Australia’s oil and gas industry has lagged Europe’s faster move to cleaner forms of energy but remained ahead of the US, according to the Woodside chief.
“I think what we saw in the US was the confluence of AGM season where two of the biggest producers had AGMs in the same week, so they both had some actions taken by their shareholders. In many ways this is a trend that we’ve been aware of for a very long period of time,” Ms O’Neill said.
“It’s a trend that in many ways European producers were at the leading edge of. Australia has probably been in second place in terms of the pace of energy transition and the pressures and the US companies have been lagging. So in some ways these are signals the US producers should have seen coming from what’s been happening from European counterparts.”
Japanese contracting giant Chiyoda – which built the Ichthys LNG project in Darwin, the PNG LNG project and recently won a $16bn expansion in Qatar – also hit back at the idea a sudden change had hit the hydrocarbons industry.
“I wouldn’t call it a watershed moment. Everyone has been expecting it to happen and it’s just that was quite a big media event and really all companies have been expecting something and all companies have been working in the background to get ready for that day,” Chiyoda Oceania chief executive Andrew Tan told the conference.

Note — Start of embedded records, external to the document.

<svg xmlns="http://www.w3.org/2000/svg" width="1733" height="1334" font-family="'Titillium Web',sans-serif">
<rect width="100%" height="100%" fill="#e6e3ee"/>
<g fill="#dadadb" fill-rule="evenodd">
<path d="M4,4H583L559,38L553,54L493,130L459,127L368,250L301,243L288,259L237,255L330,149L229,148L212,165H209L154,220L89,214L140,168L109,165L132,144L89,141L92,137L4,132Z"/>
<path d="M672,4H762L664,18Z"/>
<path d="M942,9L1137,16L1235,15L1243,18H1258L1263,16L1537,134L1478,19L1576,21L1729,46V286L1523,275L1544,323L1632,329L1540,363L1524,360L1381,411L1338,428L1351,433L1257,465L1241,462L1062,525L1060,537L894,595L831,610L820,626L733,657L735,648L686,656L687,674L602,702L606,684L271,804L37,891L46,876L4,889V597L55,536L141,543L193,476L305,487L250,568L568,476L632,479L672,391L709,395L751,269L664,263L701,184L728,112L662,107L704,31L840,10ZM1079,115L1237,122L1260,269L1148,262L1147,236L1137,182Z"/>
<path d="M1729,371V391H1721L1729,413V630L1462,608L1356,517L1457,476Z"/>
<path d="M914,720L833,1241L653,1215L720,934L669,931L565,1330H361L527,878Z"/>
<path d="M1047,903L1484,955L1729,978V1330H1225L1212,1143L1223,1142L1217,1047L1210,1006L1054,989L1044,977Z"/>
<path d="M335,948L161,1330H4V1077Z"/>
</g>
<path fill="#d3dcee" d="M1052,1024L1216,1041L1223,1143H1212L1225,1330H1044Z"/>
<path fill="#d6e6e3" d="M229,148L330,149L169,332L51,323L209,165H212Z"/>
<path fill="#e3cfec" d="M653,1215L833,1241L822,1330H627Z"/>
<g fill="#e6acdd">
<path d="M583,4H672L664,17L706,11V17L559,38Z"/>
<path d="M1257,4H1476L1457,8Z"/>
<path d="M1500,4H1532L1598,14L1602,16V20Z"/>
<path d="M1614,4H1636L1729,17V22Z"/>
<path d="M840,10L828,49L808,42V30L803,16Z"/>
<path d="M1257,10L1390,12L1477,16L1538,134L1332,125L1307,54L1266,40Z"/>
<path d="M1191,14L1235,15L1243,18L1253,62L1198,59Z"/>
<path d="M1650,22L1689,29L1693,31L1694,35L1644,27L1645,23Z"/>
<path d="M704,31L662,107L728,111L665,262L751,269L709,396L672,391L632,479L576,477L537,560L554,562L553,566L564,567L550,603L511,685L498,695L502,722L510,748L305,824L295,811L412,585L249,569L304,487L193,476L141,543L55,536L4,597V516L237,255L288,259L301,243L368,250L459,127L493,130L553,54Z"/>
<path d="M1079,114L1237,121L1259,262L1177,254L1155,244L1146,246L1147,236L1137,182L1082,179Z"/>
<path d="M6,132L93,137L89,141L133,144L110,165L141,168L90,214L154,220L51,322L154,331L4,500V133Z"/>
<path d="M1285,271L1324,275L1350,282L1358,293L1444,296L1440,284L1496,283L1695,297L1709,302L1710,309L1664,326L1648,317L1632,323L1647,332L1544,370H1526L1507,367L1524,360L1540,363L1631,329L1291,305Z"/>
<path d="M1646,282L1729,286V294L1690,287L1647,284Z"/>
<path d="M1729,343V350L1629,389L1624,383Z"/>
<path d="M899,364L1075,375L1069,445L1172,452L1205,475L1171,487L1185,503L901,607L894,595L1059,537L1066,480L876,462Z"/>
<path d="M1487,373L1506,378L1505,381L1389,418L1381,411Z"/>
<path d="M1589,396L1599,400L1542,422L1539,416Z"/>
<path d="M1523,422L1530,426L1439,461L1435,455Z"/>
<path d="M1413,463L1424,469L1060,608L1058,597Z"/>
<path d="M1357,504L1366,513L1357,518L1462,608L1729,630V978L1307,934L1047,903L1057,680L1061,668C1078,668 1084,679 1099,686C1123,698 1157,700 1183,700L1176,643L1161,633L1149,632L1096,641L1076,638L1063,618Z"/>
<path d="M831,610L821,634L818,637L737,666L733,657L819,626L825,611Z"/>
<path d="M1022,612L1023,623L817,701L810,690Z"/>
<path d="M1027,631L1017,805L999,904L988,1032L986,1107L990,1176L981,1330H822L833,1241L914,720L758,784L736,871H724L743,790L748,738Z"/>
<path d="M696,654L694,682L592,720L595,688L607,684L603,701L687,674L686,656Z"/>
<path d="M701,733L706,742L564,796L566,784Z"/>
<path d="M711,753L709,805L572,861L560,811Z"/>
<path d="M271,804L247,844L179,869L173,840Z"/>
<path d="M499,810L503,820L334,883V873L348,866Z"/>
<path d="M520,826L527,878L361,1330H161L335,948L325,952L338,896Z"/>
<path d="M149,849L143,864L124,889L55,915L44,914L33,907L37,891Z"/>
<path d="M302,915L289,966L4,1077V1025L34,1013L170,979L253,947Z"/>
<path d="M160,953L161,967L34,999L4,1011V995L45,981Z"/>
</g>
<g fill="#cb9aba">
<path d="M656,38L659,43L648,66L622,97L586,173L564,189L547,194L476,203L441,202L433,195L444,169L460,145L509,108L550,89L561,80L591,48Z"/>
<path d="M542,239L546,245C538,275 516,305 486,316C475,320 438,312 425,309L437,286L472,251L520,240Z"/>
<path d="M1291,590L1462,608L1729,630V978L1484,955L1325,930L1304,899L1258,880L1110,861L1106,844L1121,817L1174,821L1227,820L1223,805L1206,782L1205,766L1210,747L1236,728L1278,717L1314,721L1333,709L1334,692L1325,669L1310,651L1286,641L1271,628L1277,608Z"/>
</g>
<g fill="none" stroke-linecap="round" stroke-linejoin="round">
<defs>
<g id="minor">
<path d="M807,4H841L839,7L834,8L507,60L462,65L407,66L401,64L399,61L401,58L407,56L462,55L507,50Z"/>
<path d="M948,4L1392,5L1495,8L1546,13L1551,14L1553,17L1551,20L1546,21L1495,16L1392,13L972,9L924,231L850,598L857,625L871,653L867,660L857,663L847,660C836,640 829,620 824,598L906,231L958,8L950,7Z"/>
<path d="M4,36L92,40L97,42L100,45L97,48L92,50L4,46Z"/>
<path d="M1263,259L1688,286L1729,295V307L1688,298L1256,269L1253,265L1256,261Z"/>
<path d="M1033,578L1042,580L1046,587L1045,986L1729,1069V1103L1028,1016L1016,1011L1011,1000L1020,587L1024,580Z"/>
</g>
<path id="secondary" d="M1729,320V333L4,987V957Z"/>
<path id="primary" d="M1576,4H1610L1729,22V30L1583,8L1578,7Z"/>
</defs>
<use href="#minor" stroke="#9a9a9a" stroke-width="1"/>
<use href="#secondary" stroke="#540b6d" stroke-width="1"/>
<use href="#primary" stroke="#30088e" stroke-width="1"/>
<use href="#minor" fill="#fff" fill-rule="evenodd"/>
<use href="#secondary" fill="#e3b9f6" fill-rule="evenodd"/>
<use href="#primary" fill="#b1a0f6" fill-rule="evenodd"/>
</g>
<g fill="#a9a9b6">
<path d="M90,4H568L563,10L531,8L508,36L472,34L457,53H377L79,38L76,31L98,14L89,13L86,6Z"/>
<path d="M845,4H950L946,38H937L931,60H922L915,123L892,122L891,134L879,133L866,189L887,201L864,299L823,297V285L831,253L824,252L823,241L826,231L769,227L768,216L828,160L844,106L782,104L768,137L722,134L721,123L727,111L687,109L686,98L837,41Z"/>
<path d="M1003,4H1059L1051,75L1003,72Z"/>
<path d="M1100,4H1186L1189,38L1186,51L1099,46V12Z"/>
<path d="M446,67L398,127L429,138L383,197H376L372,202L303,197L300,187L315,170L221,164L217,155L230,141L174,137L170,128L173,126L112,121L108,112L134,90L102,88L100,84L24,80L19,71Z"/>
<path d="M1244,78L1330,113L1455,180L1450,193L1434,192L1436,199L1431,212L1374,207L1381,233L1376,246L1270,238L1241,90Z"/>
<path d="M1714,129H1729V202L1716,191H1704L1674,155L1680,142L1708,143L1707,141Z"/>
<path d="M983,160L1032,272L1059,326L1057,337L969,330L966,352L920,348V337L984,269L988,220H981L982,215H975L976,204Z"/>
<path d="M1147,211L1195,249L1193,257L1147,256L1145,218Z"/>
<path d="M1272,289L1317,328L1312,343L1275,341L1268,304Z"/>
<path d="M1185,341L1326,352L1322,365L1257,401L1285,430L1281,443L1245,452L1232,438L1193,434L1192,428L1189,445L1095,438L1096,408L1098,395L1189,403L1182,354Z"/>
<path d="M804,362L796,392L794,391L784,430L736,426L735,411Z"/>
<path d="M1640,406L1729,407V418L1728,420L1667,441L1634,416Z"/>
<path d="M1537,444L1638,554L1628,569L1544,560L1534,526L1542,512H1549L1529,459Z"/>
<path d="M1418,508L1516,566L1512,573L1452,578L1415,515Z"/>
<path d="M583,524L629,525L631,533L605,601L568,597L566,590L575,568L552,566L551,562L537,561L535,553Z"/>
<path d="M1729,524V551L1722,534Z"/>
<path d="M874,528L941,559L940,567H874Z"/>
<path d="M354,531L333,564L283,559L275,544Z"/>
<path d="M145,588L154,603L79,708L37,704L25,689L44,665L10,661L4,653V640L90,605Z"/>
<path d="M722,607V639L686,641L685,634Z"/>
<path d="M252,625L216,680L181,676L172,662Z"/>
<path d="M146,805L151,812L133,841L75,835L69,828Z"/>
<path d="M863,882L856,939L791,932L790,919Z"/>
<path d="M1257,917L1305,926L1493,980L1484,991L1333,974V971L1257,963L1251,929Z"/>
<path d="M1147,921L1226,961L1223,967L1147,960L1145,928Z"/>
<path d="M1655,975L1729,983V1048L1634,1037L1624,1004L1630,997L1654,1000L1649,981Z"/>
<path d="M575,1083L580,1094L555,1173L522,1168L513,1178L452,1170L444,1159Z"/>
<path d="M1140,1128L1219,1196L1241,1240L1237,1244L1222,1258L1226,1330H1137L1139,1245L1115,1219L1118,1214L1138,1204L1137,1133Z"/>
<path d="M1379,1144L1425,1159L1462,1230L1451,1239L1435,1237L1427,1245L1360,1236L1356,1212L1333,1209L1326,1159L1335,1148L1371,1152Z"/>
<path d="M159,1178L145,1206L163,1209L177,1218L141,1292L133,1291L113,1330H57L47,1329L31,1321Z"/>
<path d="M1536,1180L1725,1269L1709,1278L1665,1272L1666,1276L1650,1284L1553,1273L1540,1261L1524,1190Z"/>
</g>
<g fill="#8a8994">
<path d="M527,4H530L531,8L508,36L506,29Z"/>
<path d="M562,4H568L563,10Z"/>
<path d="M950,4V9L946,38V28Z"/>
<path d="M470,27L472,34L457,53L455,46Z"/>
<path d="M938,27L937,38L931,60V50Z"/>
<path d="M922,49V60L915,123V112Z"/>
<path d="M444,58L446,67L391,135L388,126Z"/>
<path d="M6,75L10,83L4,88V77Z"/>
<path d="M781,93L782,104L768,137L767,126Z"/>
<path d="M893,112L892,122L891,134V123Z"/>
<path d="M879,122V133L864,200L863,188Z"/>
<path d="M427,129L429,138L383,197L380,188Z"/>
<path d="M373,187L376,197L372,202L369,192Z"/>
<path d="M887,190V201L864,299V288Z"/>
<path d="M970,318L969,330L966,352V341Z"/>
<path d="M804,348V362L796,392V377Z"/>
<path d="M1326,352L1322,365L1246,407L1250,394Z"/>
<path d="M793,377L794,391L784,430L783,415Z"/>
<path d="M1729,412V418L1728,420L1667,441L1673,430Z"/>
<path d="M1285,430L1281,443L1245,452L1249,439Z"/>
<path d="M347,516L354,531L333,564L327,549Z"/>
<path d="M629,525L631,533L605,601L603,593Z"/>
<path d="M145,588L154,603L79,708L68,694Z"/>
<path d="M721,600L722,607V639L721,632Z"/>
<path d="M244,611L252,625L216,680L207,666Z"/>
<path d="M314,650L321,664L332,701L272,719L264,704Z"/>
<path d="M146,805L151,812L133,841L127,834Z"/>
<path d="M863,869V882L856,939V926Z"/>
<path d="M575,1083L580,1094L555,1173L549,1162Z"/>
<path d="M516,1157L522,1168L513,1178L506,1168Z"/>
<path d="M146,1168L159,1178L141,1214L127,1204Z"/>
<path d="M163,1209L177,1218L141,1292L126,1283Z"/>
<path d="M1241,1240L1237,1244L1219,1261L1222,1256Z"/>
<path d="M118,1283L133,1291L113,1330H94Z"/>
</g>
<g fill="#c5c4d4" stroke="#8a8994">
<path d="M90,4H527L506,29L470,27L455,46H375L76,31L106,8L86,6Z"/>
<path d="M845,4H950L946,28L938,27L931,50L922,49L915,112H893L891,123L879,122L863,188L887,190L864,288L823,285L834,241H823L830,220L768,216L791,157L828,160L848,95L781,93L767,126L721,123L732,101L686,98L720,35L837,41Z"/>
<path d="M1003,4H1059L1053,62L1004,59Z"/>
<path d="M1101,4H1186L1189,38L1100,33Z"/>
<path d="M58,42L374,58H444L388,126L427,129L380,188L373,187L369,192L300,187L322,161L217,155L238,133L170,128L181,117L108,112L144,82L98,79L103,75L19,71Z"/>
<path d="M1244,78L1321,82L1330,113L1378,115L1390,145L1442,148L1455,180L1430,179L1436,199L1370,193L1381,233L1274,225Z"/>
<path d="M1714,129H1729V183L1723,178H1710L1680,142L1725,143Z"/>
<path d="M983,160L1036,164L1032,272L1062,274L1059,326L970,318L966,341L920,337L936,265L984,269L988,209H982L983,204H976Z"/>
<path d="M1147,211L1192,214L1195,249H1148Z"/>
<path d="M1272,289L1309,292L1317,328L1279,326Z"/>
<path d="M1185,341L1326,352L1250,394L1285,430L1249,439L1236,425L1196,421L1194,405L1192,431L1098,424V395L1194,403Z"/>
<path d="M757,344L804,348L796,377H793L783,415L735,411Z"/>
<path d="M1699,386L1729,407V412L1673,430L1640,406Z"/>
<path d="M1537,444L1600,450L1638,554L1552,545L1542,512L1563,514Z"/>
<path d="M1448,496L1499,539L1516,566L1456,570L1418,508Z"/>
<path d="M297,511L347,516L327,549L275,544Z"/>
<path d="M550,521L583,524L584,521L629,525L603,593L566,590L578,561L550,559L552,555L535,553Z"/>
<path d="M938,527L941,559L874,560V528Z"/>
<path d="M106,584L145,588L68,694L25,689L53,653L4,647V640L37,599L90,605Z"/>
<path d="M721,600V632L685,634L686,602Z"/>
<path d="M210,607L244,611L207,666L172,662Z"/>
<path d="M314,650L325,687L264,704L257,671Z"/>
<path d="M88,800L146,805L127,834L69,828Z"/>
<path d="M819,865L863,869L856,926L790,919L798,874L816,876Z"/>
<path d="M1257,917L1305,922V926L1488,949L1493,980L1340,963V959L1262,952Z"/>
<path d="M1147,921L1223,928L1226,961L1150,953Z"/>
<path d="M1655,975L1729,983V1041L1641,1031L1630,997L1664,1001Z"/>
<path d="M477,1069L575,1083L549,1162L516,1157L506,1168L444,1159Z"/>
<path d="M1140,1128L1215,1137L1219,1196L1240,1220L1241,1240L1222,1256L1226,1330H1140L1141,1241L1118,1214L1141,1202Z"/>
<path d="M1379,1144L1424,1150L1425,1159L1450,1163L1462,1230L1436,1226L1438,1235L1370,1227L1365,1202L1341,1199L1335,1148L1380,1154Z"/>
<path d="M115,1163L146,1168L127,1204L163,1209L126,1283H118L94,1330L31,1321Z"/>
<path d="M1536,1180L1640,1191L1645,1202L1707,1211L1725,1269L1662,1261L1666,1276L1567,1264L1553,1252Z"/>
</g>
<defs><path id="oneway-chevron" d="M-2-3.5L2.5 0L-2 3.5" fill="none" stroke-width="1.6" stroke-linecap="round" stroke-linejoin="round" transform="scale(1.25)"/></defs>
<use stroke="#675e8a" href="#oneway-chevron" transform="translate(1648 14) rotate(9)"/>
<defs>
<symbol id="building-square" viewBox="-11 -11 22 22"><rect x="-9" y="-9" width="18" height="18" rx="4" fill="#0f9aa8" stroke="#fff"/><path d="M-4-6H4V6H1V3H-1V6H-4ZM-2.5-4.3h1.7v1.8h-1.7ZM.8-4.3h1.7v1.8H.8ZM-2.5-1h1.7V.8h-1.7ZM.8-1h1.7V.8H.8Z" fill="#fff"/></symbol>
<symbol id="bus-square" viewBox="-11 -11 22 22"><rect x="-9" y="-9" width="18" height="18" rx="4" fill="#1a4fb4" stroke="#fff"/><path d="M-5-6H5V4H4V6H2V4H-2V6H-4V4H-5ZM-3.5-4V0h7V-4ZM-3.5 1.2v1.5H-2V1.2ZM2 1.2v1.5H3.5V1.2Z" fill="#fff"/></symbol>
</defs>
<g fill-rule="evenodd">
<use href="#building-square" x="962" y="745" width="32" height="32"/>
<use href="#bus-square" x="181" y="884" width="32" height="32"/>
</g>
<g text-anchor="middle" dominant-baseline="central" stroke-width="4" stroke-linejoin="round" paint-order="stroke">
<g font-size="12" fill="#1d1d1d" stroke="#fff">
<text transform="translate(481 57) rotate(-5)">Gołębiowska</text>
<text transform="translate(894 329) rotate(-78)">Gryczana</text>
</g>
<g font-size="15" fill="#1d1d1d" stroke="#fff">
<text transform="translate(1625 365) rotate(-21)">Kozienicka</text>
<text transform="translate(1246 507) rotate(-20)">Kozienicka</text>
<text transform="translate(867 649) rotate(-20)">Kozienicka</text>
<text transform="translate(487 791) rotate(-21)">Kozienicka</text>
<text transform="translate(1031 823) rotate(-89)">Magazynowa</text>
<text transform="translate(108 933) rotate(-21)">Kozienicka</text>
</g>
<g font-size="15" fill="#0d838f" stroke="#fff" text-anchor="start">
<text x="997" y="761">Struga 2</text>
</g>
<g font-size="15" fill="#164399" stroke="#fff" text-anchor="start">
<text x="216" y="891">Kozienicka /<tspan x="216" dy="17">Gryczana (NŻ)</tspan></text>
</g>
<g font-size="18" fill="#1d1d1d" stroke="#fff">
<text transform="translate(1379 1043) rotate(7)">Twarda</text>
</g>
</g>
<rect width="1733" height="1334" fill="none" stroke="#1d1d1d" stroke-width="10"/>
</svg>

“The young environmentalists will call it a watershed moment but I think most companies that have been in this business have been expecting it for a while.”
Australian corporations are increasingly under pressure on climate change as institutional investors such as Climate Action 100+, backed by Australian superannuation funds, use their power to hold companies to account.
Shell, owner of major Queensland and West Australian LNG projects, was found by a Dutch court partially responsible for climate change and ordered to sharply cut carbon emissions.
Exxon, operator of the huge Bass Strait gas fields, reeled as a tiny activist hedge fund won two board seats after shareholders backed its call for management to accelerate efforts to combat global warming.
Chevron, which runs the giant Gorgon and Wheatstone LNG plants in Western Australia, was also hit with a vote to cut emissions released by its customers, known as Scope 3.